Hükmün, davacı vekili tarafından temyiz edilmesi üzerine, temyiz isteğinin süresinde olduğu anlaşıldıktan ve Tetkik Hakimi ... tarafından düzenlenen raporla dosyadaki kağıtlar okunduktan sonra, işin gereği düşünüldü ve aşağıdaki karar tespit edildi.

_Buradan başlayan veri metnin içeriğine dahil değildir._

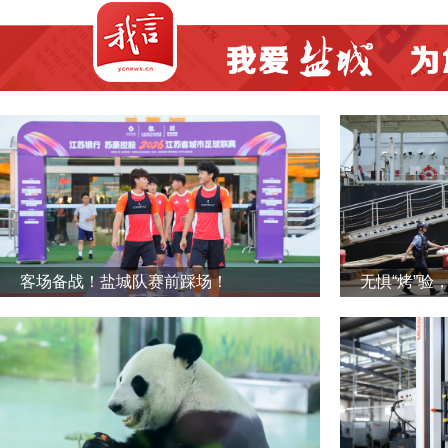
客场备战！盐城队赛前踩场！
无惧“烤”验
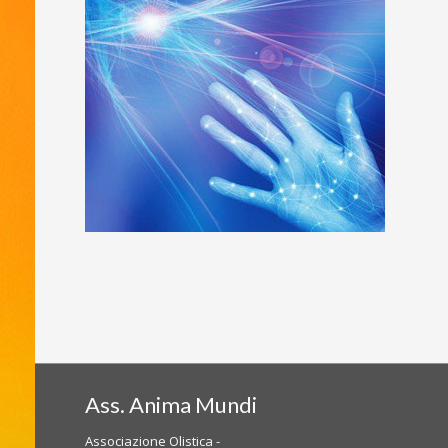
Ass. Anima Mundi
Associazione Olistica -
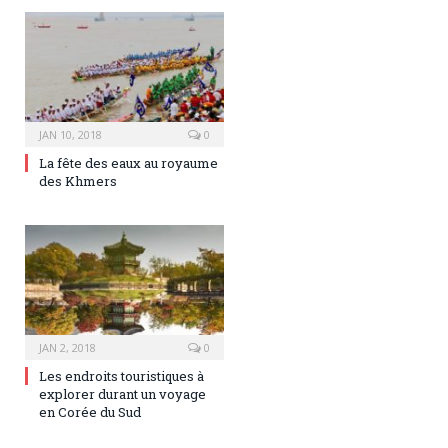
JAN 10, 2018
0
La fête des eaux au royaume
des Khmers
JAN 2, 2018
0
Les endroits touristiques à
explorer durant un voyage
en Corée du Sud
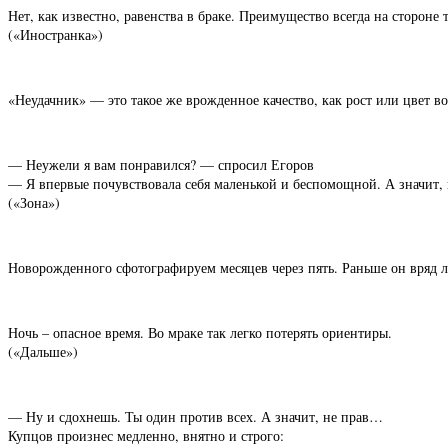
Нет, как известно, равенства в браке. Преимущество всегда на стороне
(«Иностранка»)
«Неудачник» — это такое же врожденное качество, как рост или цвет во
— Неужели я вам понравился? — спросил Егоров
— Я впервые почувствовала себя маленькой и беспомощной. А значит,
(«Зона»)
Новорожденного сфотографируем месяцев через пять. Раньше он вряд ли
Ночь – опасное время. Во мраке так легко потерять ориентиры.
(«Дальше»)
— Ну и сдохнешь. Ты один против всех. А значит, не прав…
Купцов произнес медленно, внятно и строго:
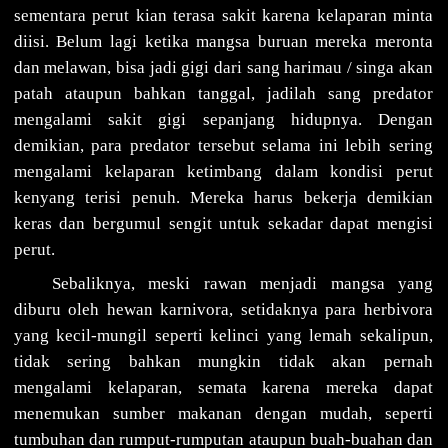
sementara perut kian terasa sakit karena kelaparan minta
diisi. Belum lagi ketika mangsa buruan mereka meronta
dan melawan, bisa jadi gigi dari sang harimau / singa akan
patah ataupun bahkan tanggal, jadilah sang predator
mengalami sakit gigi sepanjang hidupnya. Dengan
demikian, para predator tersebut selama ini lebih sering
mengalami kelaparan ketimbang dalam kondisi perut
kenyang terisi penuh. Mereka harus bekerja demikian
keras dan bergumul sengit untuk sekadar dapat mengisi
perut.
Sebaliknya, meski rawan menjadi mangsa yang
diburu oleh hewan karnivora, setidaknya para herbivora
yang kecil-mungil seperti kelinci yang lemah sekalipun,
tidak sering bahkan mungkin tidak akan pernah
mengalami kelaparan, semata karena mereka dapat
menemukan sumber makanan dengan mudah, seperti
tumbuhan dan rumput-rumputan ataupun buah-buahan dan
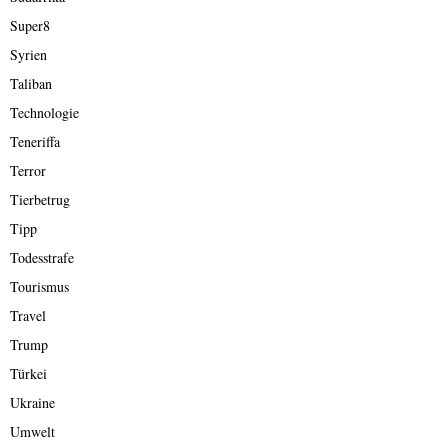
Super8
Syrien
Taliban
Technologie
Teneriffa
Terror
Tierbetrug
Tipp
Todesstrafe
Tourismus
Travel
Trump
Türkei
Ukraine
Umwelt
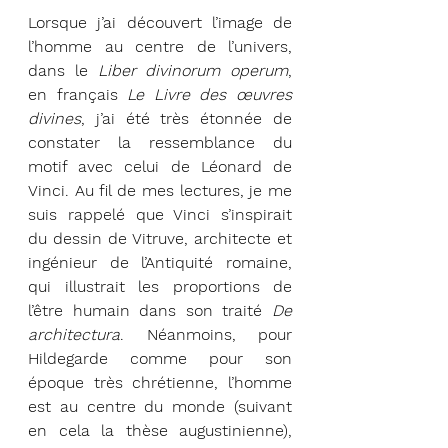
Lorsque j’ai découvert l’image de 
l’homme au centre de l’univers, 
dans le 
Liber divinorum operum
, 
en français 
Le Livre des œuvres 
divines
, j’ai été très étonnée de 
constater la ressemblance du 
motif avec celui de Léonard de 
Vinci. Au fil de mes lectures, je me 
suis rappelé que Vinci s’inspirait 
du dessin de Vitruve, architecte et 
ingénieur de l’Antiquité romaine, 
qui illustrait les proportions de 
l’être humain dans son traité 
De 
architectura
. Néanmoins, pour 
Hildegarde comme pour son 
époque très chrétienne, l’homme 
est au centre du monde (suivant 
en cela la thèse augustinienne), 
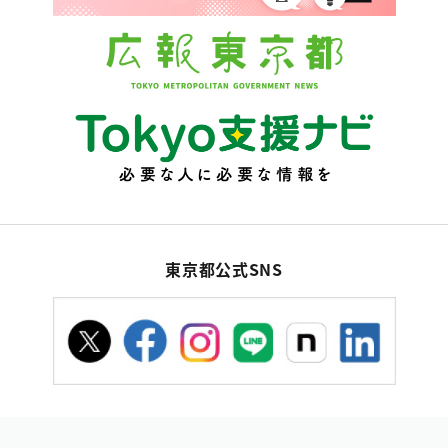
東京都公式SNS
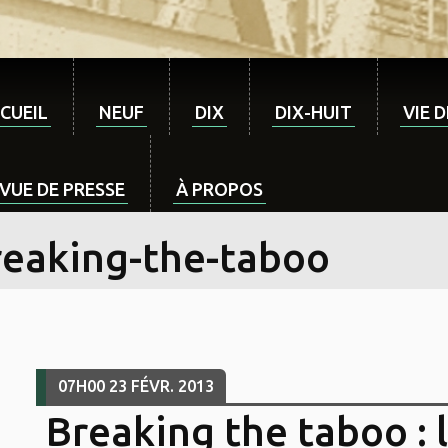
CUEIL
NEUF
DIX
DIX-HUIT
VIE 
VUE DE PRESSE
À PROPOS
reaking-the-taboo
07H00
23
FÉVR. 2013
Breaking the taboo : 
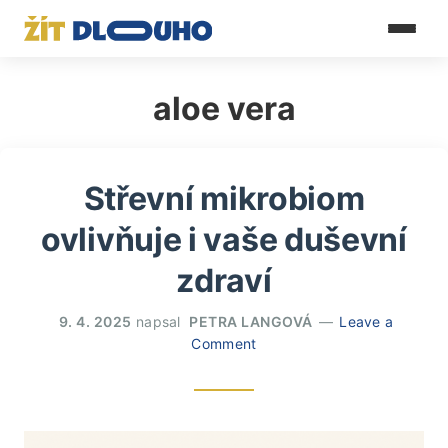
aloe vera
Střevní mikrobiom
ovlivňuje i vaše duševní
zdraví
9. 4. 2025
napsal
PETRA LANGOVÁ
Leave a
Comment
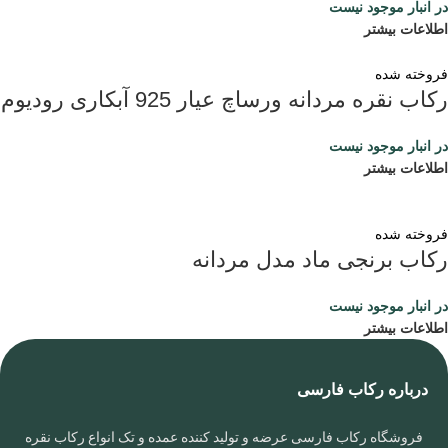
در انبار موجود نیست
اطلاعات بیشتر
فروخته شده
رکاب نقره مردانه ورساچ عیار 925 آبکاری رودیوم
در انبار موجود نیست
اطلاعات بیشتر
فروخته شده
رکاب برنجی ماد مدل مردانه
در انبار موجود نیست
اطلاعات بیشتر
درباره رکاب فارسی
فروشگاه رکاب فارسی عرضه و تولید کننده عمده و تک انواع رکاب نقره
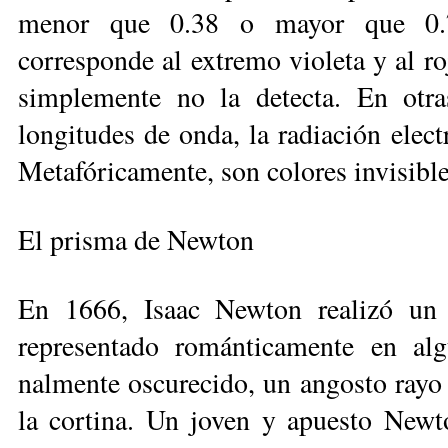
menor que 0.38 o mayor que 0.7
corresponde al extremo violeta y al ro
simplemente no la detecta. En otras
longitudes de onda, la ra­diación elec
Metafóricamente, son colores in­vi­sible
El prisma de Newton
En 1666, Isaac Newton realizó un i
representado románticamente en alg
nalmente oscurecido, un angosto rayo d
la cortina. Un joven y apuesto New­t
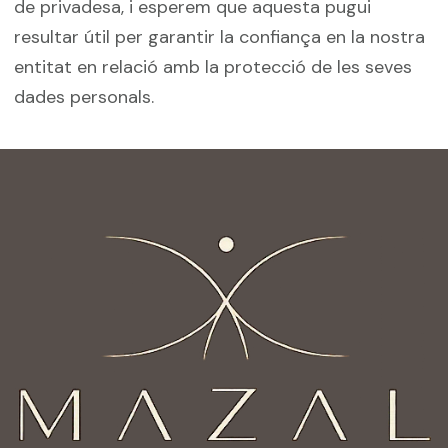
de privadesa, i esperem que aquesta pugui
resultar útil per garantir la confiança en la nostra
entitat en relació amb la protecció de les seves
dades personals.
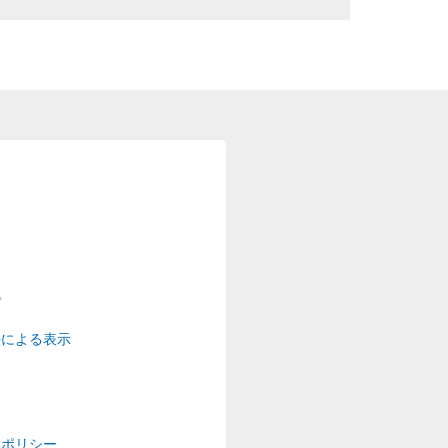
プ
法による表示
ーポリシー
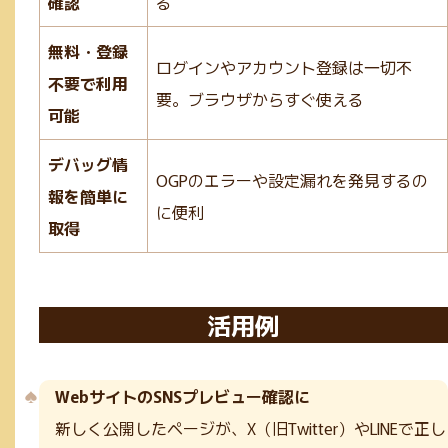
確認
る
無料・登録
ログインやアカウント登録は一切不
不要で利用
要。ブラウザからすぐ使える
可能
デバッグ情
OGPのエラーや設定漏れを発見するの
報を簡単に
に便利
取得
活用例
WebサイトのSNSプレビュー確認に
新しく公開したページが、X（旧Twitter）やLINEで正し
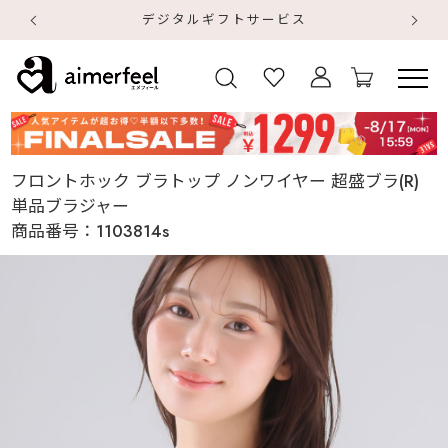
デジタルギフトサービス
【
【
フロントホック ブラトップ ノンワイヤー 超盛ブラ(R)
単品ブラジャー
商品番号：
1103814s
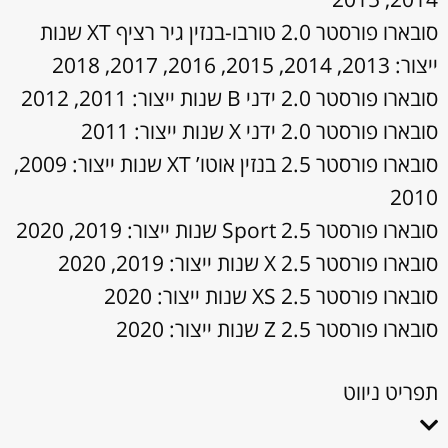
סובארו פורסטר 2.0 טורבו-בנזין גיר רציף XT שנות
ייצור: 2013, 2014, 2015, 2016, 2017, 2018
סובארו פורסטר 2.0 ידני B שנות ייצור: 2011, 2012
סובארו פורסטר 2.0 ידני X שנות ייצור: 2011
סובארו פורסטר 2.5 בנזין אוטו’ XT שנות ייצור: 2009,
2010
סובארו פורסטר 2.5 Sport שנות ייצור: 2019, 2020
סובארו פורסטר 2.5 X שנות ייצור: 2019, 2020
סובארו פורסטר 2.5 XS שנות ייצור: 2020
סובארו פורסטר 2.5 Z שנות ייצור: 2020
תפריט ניווט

Davacı 03.12.1985- 30.11.1991 tarihleri arasında 1479 sayılı Yasa kapsamında sigortalı olduğunun tespitine karar verilmesini talep etmekte olup, davanın yasal dayanağı 01.04.1972 tarihinde yürürlüğe giren 1479 sayılı Kanundur. Anılan Kanunun 24’üncü ve 25’inci maddelerinde kendi adına ve hesabına çalışanlar olarak nitelendirilen bağımsız çalışanlardan kanunla kurulu meslek kuruluşlarına yazılı olan gerçek kişiler, meslek kuruluşuna yazılarak çalışmaya başladıkları tarihten itibaren zorunlu sigortalı sayılmış iken, anılan maddelerde 2229 sayılı Kanun ile yapılan ve 04.05.1979 günü yürürlüğe giren değişiklik ile meslek kuruluş kaydı zorunluluğu kaldırılarak, kendi adına ve hesabına çalışma olgusu sigortalılık niteliğini kazanmak için yeterli kabul edilmiştir. Daha sonra, 20.04.1982 tarihinde yürürlüğe giren 2654 sayılı Kanunla değişik 1479 sayılı Kanunun 24’üncü maddesinin (1) numaralı bendinin (a) ve (h) fıkralarında, diğer sosyal güvenlik kuruluşları kapsamı dışında kalan ve herhangi bir işverene hizmet akdi ile bağlı olmaksızın kendi adına ve hesabına bağımsız çalışanların zorunlu sigortalı kabul edilebilmesi için, esnaf ve sanatkârlar gibi ticari kazanç veya serbest meslek kazancı dolayısıyla gerçek veya götürü usulde gelir vergisi yükümlüsü olanlar yönünden vergi kaydı, gelir vergisinden bağışık olanlar yönünden kanunla kurulu meslek kuruluşlarına usulüne uygun olarak kayıtlı bulunma koşulu getirilmiş; anılan madde 22.03.1985 günü yürürlüğe giren 3165 sayılı Kanunla bir kez daha değiştirilip kapsam genişletilerek, gerçek veya götürü usulde gelir vergisi yükümlüsü olanlar (vergi kaydı bulunanlar) veya esnaf ve sanatkâr siciline kayıtlı bulunanlar ya da kanunla kurulu meslek kuruluşunda usulüne uygun kaydı olanlar zorunlu sigortalı olarak kabul edilmiş, anılan düzenleme 4956 sayılı Kanunun yürürlüğe girdiği 02.08.2003 tarihine kadar geçerliliğini korumuştur. 4956 sayılı Kanunun 14’üncü maddesiyle değiştirilen hükümle zorunlu sigortalılık kapsamına yalnızca, ticari kazanç veya serbest meslek kazancı dolayısıyla gerçek veya basit usulde gelir vergisi yükümlüsü olanlar alınmış, gelir vergisinden bağışık tutulanlar yönünden ise Esnaf ve Sanatkâr Sicili ile birlikte aynı zamanda kanunla kurulu meslek kuruluşuna yöntemince kayıtlı bulunma koşulları getirilmiştir.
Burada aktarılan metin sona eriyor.